◆ Work required:
For the word "бани", find each line in the entries where it occurs and copy that line.

◆ Material for this exercise:
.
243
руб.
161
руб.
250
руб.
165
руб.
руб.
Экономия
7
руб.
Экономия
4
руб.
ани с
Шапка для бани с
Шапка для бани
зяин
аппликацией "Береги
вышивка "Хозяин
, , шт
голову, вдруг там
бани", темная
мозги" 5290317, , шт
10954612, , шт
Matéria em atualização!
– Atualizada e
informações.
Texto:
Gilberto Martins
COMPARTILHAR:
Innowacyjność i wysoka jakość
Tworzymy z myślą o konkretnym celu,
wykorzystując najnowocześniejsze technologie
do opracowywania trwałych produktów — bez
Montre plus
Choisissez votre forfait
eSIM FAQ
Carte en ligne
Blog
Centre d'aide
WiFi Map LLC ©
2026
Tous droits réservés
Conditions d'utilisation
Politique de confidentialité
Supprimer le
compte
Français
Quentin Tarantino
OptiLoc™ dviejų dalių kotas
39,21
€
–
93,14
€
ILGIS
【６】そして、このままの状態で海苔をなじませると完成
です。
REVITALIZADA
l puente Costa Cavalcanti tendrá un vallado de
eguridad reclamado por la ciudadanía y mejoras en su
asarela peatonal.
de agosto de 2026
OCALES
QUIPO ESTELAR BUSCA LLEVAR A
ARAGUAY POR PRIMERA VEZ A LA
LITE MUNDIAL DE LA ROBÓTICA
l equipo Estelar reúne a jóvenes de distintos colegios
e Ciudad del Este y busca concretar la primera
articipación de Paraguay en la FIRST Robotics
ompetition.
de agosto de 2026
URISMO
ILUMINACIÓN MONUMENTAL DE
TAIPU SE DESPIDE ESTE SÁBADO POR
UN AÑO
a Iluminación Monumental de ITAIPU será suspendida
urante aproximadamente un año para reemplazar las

◆ Exercise answer:
Шапка для бани с
Шапка для бани
бани", темная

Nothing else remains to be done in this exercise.